What to do
After finding the line containing "128 70 19.45" below, please output that line and each following one through the line containing "170 242 12.08", exactly as written.

Stored items
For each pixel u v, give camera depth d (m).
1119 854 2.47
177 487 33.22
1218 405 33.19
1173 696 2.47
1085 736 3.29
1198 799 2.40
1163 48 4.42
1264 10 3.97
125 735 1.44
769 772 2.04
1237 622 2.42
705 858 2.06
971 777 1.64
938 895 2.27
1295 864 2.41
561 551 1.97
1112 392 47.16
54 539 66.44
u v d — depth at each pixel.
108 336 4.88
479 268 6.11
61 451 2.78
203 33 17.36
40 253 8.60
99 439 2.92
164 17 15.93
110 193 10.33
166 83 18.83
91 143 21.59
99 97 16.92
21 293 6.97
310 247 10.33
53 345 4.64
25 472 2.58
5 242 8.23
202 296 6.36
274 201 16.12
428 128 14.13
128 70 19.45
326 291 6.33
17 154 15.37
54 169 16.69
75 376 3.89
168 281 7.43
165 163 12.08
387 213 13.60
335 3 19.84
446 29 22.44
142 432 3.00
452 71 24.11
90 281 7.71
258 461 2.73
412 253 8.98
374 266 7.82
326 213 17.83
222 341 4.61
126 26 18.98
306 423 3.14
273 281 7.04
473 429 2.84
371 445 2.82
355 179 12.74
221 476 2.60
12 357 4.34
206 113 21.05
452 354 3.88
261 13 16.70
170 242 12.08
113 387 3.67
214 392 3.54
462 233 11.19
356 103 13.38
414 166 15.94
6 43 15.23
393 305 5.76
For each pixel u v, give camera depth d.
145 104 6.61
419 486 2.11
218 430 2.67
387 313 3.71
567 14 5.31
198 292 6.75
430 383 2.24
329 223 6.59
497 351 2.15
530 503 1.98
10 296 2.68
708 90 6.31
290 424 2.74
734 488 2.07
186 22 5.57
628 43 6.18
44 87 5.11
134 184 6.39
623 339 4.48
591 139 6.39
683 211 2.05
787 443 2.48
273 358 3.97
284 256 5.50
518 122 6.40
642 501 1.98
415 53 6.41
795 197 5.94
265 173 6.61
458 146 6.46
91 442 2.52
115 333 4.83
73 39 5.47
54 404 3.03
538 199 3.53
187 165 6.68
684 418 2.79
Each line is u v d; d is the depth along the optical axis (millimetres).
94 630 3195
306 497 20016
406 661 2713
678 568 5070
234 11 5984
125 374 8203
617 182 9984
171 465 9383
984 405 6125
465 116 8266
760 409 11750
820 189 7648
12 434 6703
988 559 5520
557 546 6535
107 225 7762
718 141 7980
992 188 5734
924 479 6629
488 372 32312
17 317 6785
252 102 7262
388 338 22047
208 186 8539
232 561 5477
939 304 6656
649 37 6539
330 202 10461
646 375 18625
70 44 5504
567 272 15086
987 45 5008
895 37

Answer for this exercise
128 70 19.45
326 291 6.33
17 154 15.37
54 169 16.69
75 376 3.89
168 281 7.43
165 163 12.08
387 213 13.60
335 3 19.84
446 29 22.44
142 432 3.00
452 71 24.11
90 281 7.71
258 461 2.73
412 253 8.98
374 266 7.82
326 213 17.83
222 341 4.61
126 26 18.98
306 423 3.14
273 281 7.04
473 429 2.84
371 445 2.82
355 179 12.74
221 476 2.60
12 357 4.34
206 113 21.05
452 354 3.88
261 13 16.70
170 242 12.08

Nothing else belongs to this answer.